Why it’s important to know what’s inside the bag
Composted material is alive, as opposed to material that has been processed in a factory. With shredded cardboard, garden clippings, kitchen scraps, and the occasional bucket of spent soil, a well-kept heap or bin establishes a microbial community that is suited to the garden’s needs. Organic matter is broken down by local, adapted organisms in a backyard compost bin. Most commercial products are pasteurized or heat-treated, which kills pathogens but also eliminates the beneficial biology that serious gardeners believe is the whole point. Biochemically, what’s in the bag is not quite dead, but it is less alive than the alternative.

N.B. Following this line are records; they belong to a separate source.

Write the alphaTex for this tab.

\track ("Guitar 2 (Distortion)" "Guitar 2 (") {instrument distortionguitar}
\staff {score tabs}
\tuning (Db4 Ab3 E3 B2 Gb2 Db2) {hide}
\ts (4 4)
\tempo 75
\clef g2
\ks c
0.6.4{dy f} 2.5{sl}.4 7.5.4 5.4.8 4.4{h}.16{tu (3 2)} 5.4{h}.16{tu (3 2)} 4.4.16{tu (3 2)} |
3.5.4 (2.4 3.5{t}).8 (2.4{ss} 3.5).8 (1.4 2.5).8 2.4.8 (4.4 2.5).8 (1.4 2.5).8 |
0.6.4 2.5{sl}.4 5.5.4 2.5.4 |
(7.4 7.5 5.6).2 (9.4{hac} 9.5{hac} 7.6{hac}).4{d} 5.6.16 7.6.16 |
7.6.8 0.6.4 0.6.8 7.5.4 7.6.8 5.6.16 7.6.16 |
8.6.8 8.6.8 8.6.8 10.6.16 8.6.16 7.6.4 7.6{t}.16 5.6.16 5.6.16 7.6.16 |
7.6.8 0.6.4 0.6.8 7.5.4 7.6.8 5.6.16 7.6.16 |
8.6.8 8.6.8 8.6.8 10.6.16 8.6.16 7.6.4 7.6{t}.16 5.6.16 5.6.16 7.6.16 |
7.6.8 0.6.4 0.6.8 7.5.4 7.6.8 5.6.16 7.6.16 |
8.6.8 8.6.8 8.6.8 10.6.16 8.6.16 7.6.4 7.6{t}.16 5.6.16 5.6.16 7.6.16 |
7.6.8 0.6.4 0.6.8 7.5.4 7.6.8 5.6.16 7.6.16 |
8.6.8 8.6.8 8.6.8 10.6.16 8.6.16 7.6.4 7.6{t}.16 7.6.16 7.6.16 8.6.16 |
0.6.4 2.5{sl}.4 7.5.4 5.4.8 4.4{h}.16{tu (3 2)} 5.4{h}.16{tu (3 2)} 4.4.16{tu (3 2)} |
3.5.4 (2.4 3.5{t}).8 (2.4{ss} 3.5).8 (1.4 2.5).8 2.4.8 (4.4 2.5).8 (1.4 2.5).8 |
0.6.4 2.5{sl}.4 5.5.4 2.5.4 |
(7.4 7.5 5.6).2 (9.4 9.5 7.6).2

Next, we have the contaminants. Often, commercial composts made from municipal green waste-the kind gathered in council bins from gardens where selective weedkillers were used on lawns-contain persistent herbicides, especially aminopyralids. As a result, these substances can seriously harm tomatoes, beans, and other vulnerable vegetables, survive the composting process, and remain active in the finished compost. The past ten years have seen enough documented cases to make seasoned vegetable growers cautious of bagged products with untraceable supply chains. The presence of microplastics in soil improvers that have been subjected to industrial processes is a more recent concern. In front of a shelf of brightly packaged bags, you can’t help but feel uneasy knowing that any of them could contain six potentially dangerous ingredients.
Most gardeners don’t understand environmental math
Besides quality issues, there is a simple environmental case that deserves more attention. Peat still dominates the market for bagged compost. An industrial extraction pass removes about two hundred millimeters of peat at a time from bogs where it forms at a rate of about one millimeter per year. That is not a renewable resource by any meaningful definition. Home gardeners mine 70% of the peat mined in the UK and Ireland, which is more than commercial horticulture, the industry that receives the most criticism. Every three bags purchased at a garden center for ten dollars is included in that calculation.
There is a simple alternative that doesn’t require specialized knowledge or a lot of space. If a compost bin is placed in a shaded corner of a garden and fed with roughly equal amounts of green and brown material (such as grass clippings, vegetable peelings, and annual weeds), it will produce a rich, dark, crumbling material in a few months if it is turned periodically. The RHS describes it as smelling and looking like damp woodland. People without outdoor space can compost worms in a small kitchen bin in a fraction of the time. By simply burying kitchen scraps in the ground, trench composting completely avoids the heap and nourishes the soil.
Observing more experienced gardeners at work, it appears that the move away from purchasing bags has been more of a gradual realization than a conscious decision. I am disappointed with the items I purchased. It is surprising to see the handmade items. Eventually, the trip to the garden center begins to seem like a slightly more expensive way to do something worse.
As a Senior Editor at Mini Greenhouse Kits, Hannah Kinsley is a passionate supporter of small-space gardening and urban gardening. Hannah, who is currently majoring in Environmental Policy through the University of Michigan’s Environmental Studies program, infuses her writing with a solid academic foundation and a sincere enthusiasm for the environment. You can find her playing soccer or exploring the city’s green areas with friends when she’s not researching the newest trends in city gardening or creating content for minigreenhousekits.com.